# Late 70's Fender Princeton Reverb? What's a reasonable price?



## pattste (Dec 30, 2007)

What's a reasonable price for a Princeton Reverb silverface from the late 70s? It's supposed to be all original, ok cosmetics for its age but the tremolo doesn't quite work perfectly (I don't care). Reverb is fine. No footswitch. The guy wants $950 but I think it's negotiable. I found a price guide online that gives a very wide range ($750-1200 or something).


----------



## bRian (Jul 3, 2006)

Imo, a late 70's PR in the condition you've described is worth $400-$450 tops. I sold a clean as they come 78 PR with original cover and new tubes for $650, 2 years ago. I just recently picked up a 70 Princeton in excellent condition for 5 bones. If you have that much to spend, trust me wait it out you will find one in much better condition for that price. A member had a pristine blackface 64 PR a while back for $900 for example.


----------



## torndownunit (May 14, 2006)

those prices sound a little lower than the average I have seen. But $950 is too high.


----------



## I_cant_play (Jun 26, 2006)

http://vancouver.craigslist.ca/msg/530514403.html

It's not in your area but I thought you should see it. There definitely are people who are asking for less for one in good condition.


----------



## bRian (Jul 3, 2006)

Now I would pay the $800 for that 68 if the rest of the amp looked as good as that small shot.


----------



## allthumbs56 (Jul 24, 2006)

I own a 68' Non-reverb and a 79' Reverb. I'd say that $950 for a late 70's is high but it should definitely fetch $700 to $750.

IMHO the Princetons are some of the sweetest sounding amps ever produced - and point-to-point as well.


----------



## torndownunit (May 14, 2006)

There are deals out there if you hunt though. If you are looking for one in less than pristine condition especially.
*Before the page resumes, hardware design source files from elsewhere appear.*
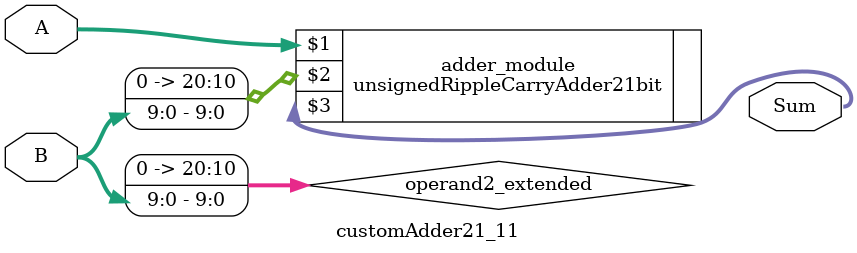
<source format=v>

module customAdder21_11(
                    input [20 : 0] A,
                    input [9 : 0] B,
                    
                    output [21 : 0] Sum
            );

    wire [20 : 0] operand2_extended;
    
    assign operand2_extended =  {11'b0, B};
    
    unsignedRippleCarryAdder21bit adder_module(
        A,
        operand2_extended,
        Sum
    );
    
endmodule
        
</source>
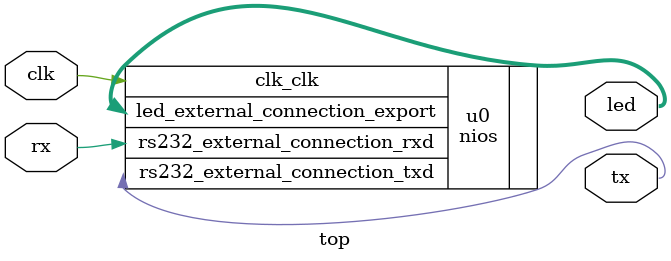
<source format=v>
   module top(
	input clk,
	input rx,
	output tx,
	output [7:0]led
	);
	nios u0 (
        .clk_clk                           (clk),                           //                           clk.clk
        .led_external_connection_export    (led),    //       led_external_connection.export
        .rs232_external_connection_rxd (rx), // rs232uart_external_connection.rxd
        .rs232_external_connection_txd (tx)  //                              .txd
    );

endmodule 
</source>
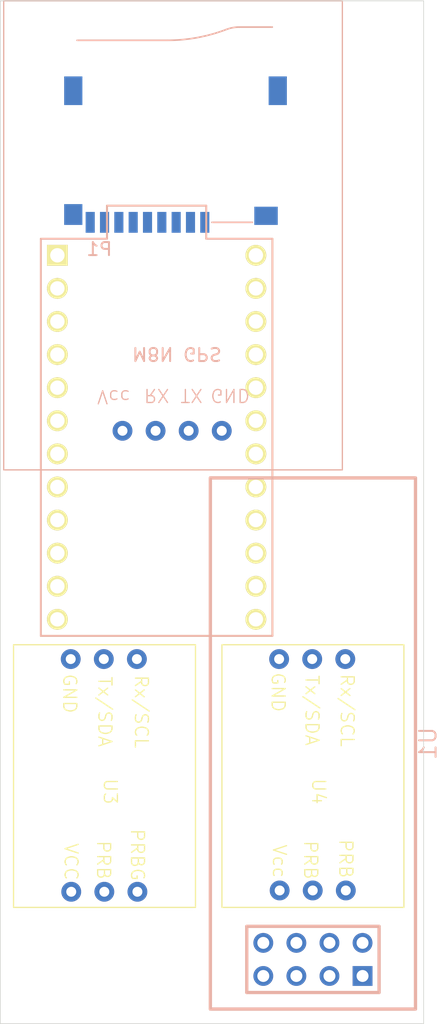
<source format=kicad_pcb>
(kicad_pcb
	(version 20240108)
	(generator "pcbnew")
	(generator_version "8.0")
	(general
		(thickness 1.6)
		(legacy_teardrops no)
	)
	(paper "A4")
	(layers
		(0 "F.Cu" signal)
		(31 "B.Cu" signal)
		(32 "B.Adhes" user "B.Adhesive")
		(33 "F.Adhes" user "F.Adhesive")
		(34 "B.Paste" user)
		(35 "F.Paste" user)
		(36 "B.SilkS" user "B.Silkscreen")
		(37 "F.SilkS" user "F.Silkscreen")
		(38 "B.Mask" user)
		(39 "F.Mask" user)
		(40 "Dwgs.User" user "User.Drawings")
		(41 "Cmts.User" user "User.Comments")
		(42 "Eco1.User" user "User.Eco1")
		(43 "Eco2.User" user "User.Eco2")
		(44 "Edge.Cuts" user)
		(45 "Margin" user)
		(46 "B.CrtYd" user "B.Courtyard")
		(47 "F.CrtYd" user "F.Courtyard")
		(48 "B.Fab" user)
		(49 "F.Fab" user)
		(50 "User.1" user)
		(51 "User.2" user)
		(52 "User.3" user)
		(53 "User.4" user)
		(54 "User.5" user)
		(55 "User.6" user)
		(56 "User.7" user)
		(57 "User.8" user)
		(58 "User.9" user)
	)
	(setup
		(stackup
			(layer "F.SilkS"
				(type "Top Silk Screen")
			)
			(layer "F.Paste"
				(type "Top Solder Paste")
			)
			(layer "F.Mask"
				(type "Top Solder Mask")
				(thickness 0.01)
			)
			(layer "F.Cu"
				(type "copper")
				(thickness 0.035)
			)
			(layer "dielectric 1"
				(type "core")
				(thickness 1.51)
				(material "FR4")
				(epsilon_r 4.5)
				(loss_tangent 0.02)
			)
			(layer "B.Cu"
				(type "copper")
				(thickness 0.035)
			)
			(layer "B.Mask"
				(type "Bottom Solder Mask")
				(thickness 0.01)
			)
			(layer "B.Paste"
				(type "Bottom Solder Paste")
			)
			(layer "B.SilkS"
				(type "Bottom Silk Screen")
			)
			(copper_finish "None")
			(dielectric_constraints no)
		)
		(pad_to_mask_clearance 0)
		(allow_soldermask_bridges_in_footprints no)
		(pcbplotparams
			(layerselection 0x00010fc_ffffffff)
			(plot_on_all_layers_selection 0x0000000_00000000)
			(disableapertmacros no)
			(usegerberextensions no)
			(usegerberattributes yes)
			(usegerberadvancedattributes yes)
			(creategerberjobfile yes)
			(dashed_line_dash_ratio 12.000000)
			(dashed_line_gap_ratio 3.000000)
			(svgprecision 4)
			(plotframeref no)
			(viasonmask no)
			(mode 1)
			(useauxorigin no)
			(hpglpennumber 1)
			(hpglpenspeed 20)
			(hpglpendiameter 15.000000)
			(pdf_front_fp_property_popups yes)
			(pdf_back_fp_property_popups yes)
			(dxfpolygonmode yes)
			(dxfimperialunits yes)
			(dxfusepcbnewfont yes)
			(psnegative no)
			(psa4output no)
			(plotreference yes)
			(plotvalue yes)
			(plotfptext yes)
			(plotinvisibletext no)
			(sketchpadsonfab no)
			(subtractmaskfromsilk no)
			(outputformat 1)
			(mirror no)
			(drillshape 1)
			(scaleselection 1)
			(outputdirectory "")
		)
	)
	(net 0 "")
	(net 1 "unconnected-(U1-VCC-Pad2)")
	(net 2 "unconnected-(U1-MOSI-Pad6)")
	(net 3 "unconnected-(U1-SCK-Pad5)")
	(net 4 "unconnected-(U1-GND-Pad1)")
	(net 5 "unconnected-(U1-CE-Pad3)")
	(net 6 "unconnected-(U1-~{CSN}-Pad4)")
	(net 7 "unconnected-(U1-IRQ-Pad8)")
	(net 8 "unconnected-(U1-MISO-Pad7)")
	(net 9 "unconnected-(M8N_GPS1-TX-Pad3)")
	(net 10 "unconnected-(M8N_GPS1-GND-Pad4)")
	(net 11 "unconnected-(M8N_GPS1-Vcc-Pad1)")
	(net 12 "unconnected-(M8N_GPS1-RX-Pad2)")
	(net 13 "unconnected-(U2-B3-Pad15)")
	(net 14 "unconnected-(U2-B6-Pad13)")
	(net 15 "unconnected-(U2-F6-Pad18)")
	(net 16 "unconnected-(U2-C6-Pad8)")
	(net 17 "unconnected-(U2-SDA-Pad5)")
	(net 18 "unconnected-(U2-B5-Pad12)")
	(net 19 "unconnected-(U2-F5-Pad19)")
	(net 20 "unconnected-(U2-B4-Pad11)")
	(net 21 "unconnected-(U2-F7-Pad17)")
	(net 22 "unconnected-(U2-GND-Pad4)")
	(net 23 "unconnected-(U2-E6-Pad10)")
	(net 24 "unconnected-(U2-F4-Pad20)")
	(net 25 "unconnected-(U2-TX-Pad1)")
	(net 26 "unconnected-(U2-B2-Pad14)")
	(net 27 "unconnected-(U2-D7-Pad9)")
	(net 28 "unconnected-(U2-RX-Pad2)")
	(net 29 "unconnected-(U2-RAW-Pad24)")
	(net 30 "unconnected-(U2-GND-Pad3)")
	(net 31 "unconnected-(U2-B1-Pad16)")
	(net 32 "unconnected-(U2-SCL-Pad6)")
	(net 33 "unconnected-(U2-GND-Pad23)")
	(net 34 "unconnected-(U2-D4-Pad7)")
	(net 35 "unconnected-(U2-VCC-Pad21)")
	(net 36 "unconnected-(U2-RST-Pad22)")
	(net 37 "unconnected-(P1-VSS-Pad6)")
	(net 38 "unconnected-(P1-CLK{slash}SCK-Pad5)")
	(net 39 "Net-(P1-GND-PadG1)")
	(net 40 "unconnected-(P1-DAT2-Pad1)")
	(net 41 "unconnected-(P1-DAT3{slash}CS-Pad2)")
	(net 42 "unconnected-(P1-DAT1-Pad8)")
	(net 43 "unconnected-(P1-VDD-Pad4)")
	(net 44 "unconnected-(P1-CD-Pad9)")
	(net 45 "unconnected-(P1-DAT0{slash}MISO-Pad7)")
	(net 46 "unconnected-(U3-GND-Pad1)")
	(net 47 "unconnected-(U3-PRB-Pad5)")
	(net 48 "unconnected-(U3-Vcc-Pad4)")
	(net 49 "Net-(J1-In)")
	(net 50 "unconnected-(U3-Rx{slash}SCL-Pad3)")
	(net 51 "unconnected-(U4-GND-Pad1)")
	(net 52 "unconnected-(U4-PRB-Pad5)")
	(net 53 "unconnected-(U4-Vcc-Pad4)")
	(net 54 "unconnected-(U3-Tx{slash}SDA-Pad2)")
	(net 55 "unconnected-(U4-PRB-Pad6)")
	(net 56 "unconnected-(U4-Rx{slash}SCL-Pad3)")
	(net 57 "unconnected-(U4-Tx{slash}SDA-Pad2)")
	(net 58 "unconnected-(P1-CMD{slash}MOSI-Pad3)")
	(footprint "EZO_PH:EZO_PH" (layer "F.Cu") (at 88.445 116.18 -90))
	(footprint "EZO_TDS:EZO_TDS" (layer "F.Cu") (at 104.445 116.18 -90))
	(footprint "promicro:ProMicro" (layer "F.Cu") (at 92.5 89 -90))
	(footprint "Ublox_Neo_M8N_GPS:Ublox_Neo_M8N_GPS" (layer "B.Cu") (at 80.76 91.5))
	(footprint "NRF24L01+PA-LNA:NRF24L01+PA/LNA-FOOTPRINT" (layer "B.Cu") (at 104.5 129.0735 90))
	(footprint "ST-TF-003A:SUNTECH_ST-TF-003A" (layer "B.Cu") (at 92.68 67.17))
	(gr_rect
		(start 80.5 55.5)
		(end 113 134)
		(stroke
			(width 0.05)
			(type default)
		)
		(fill none)
		(layer "Edge.Cuts")
		(uuid "52142bba-47b9-418a-a31f-461f042977c0")
	)
)

</source>
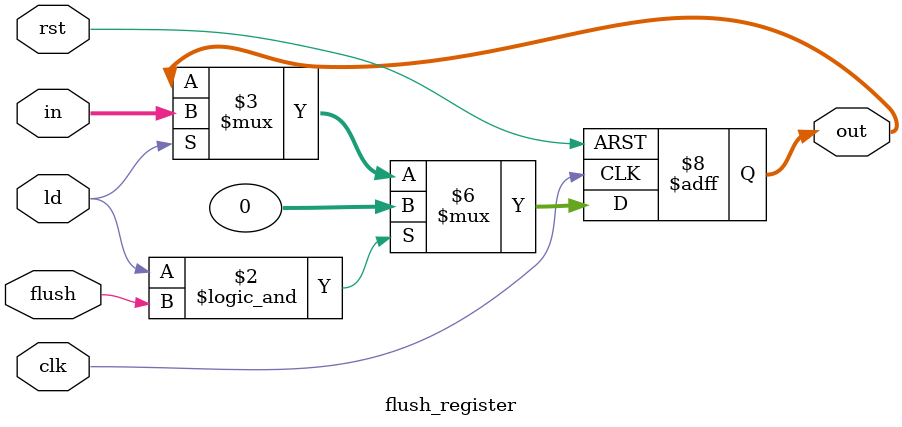
<source format=v>

module flush_register(clk, rst, flush, ld, in, out);

	parameter WORD_LENGTH = 32;
	input clk, rst, flush, ld;
	input[WORD_LENGTH-1:0] in;
	output reg[WORD_LENGTH-1:0] out;

	always@(posedge clk, posedge rst) 
	begin
		if (rst) out <= 0;
		else if (ld && flush) out <= 0;
		else if (ld) out <= in;
	end
	
endmodule
</source>
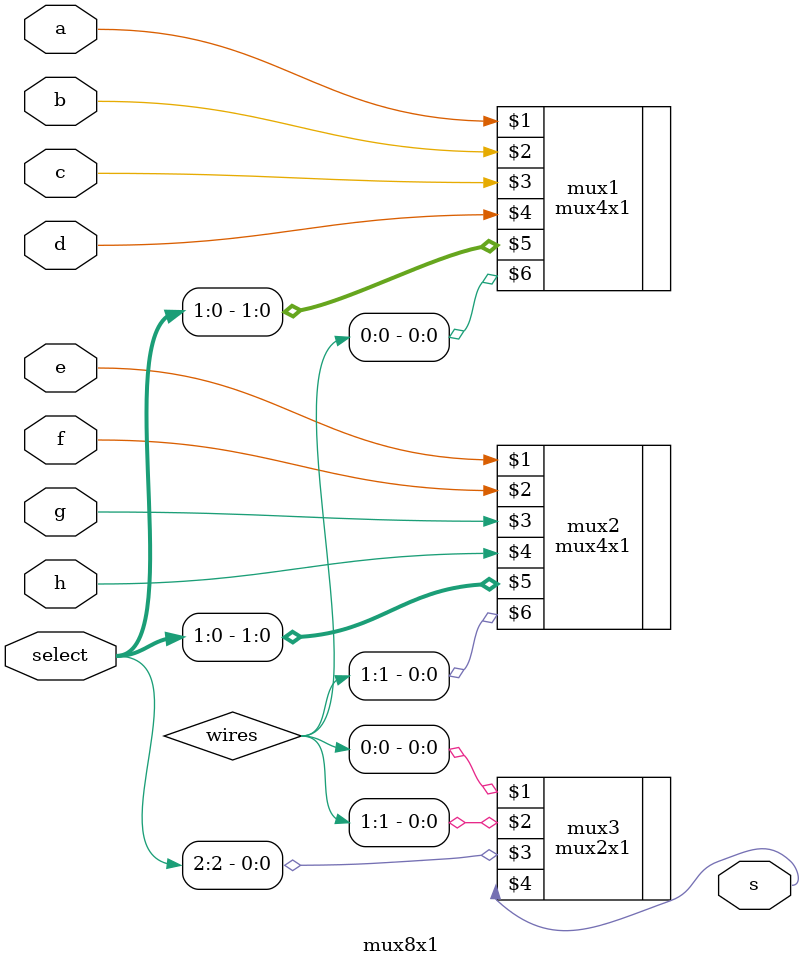
<source format=v>
module mux8x1(input a,b,c,d,e,f,g,h, input [2:0]select, output s);
wire[1:0] wires;
mux4x1 mux1(a,b,c,d,select[1:0],wires[0]);
mux4x1 mux2(e,f,g,h,select[1:0],wires[1]);
mux2x1 mux3(wires[0],wires[1],select[2],s);



endmodule

</source>
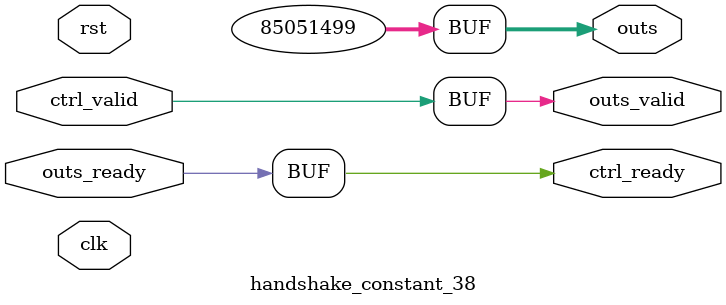
<source format=v>
`timescale 1ns / 1ps
module handshake_constant_38 #(
  parameter DATA_WIDTH = 32  // Default set to 32 bits
) (
  input                       clk,
  input                       rst,
  // Input Channel
  input                       ctrl_valid,
  output                      ctrl_ready,
  // Output Channel
  output [DATA_WIDTH - 1 : 0] outs,
  output                      outs_valid,
  input                       outs_ready
);
  assign outs       = 27'b101000100011100100001101011;
  assign outs_valid = ctrl_valid;
  assign ctrl_ready = outs_ready;

endmodule

</source>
I got my 1968 for $600 (including shipping from the states). The chassis and guts had been perfectly maintained, but the cabinet was in rough shape, and the original baffle was gone to make room for a 12" speaker. IMO Princeton Reverb's with a 12" speaker are heaven anyway. A 1968 is not a collector's piece or anything anyway, so it's fine by me.

But ya, $800 for a 68' is not bad. With ones as early as the 68' they are the exact same as a Blackface circuit wise anyway.

If you scrounge around some of the US Fender forums and put up a WTB ad (which is what I did) I am betting you could find some kind of deal though. There is just a lot more of these amps in the States.


----------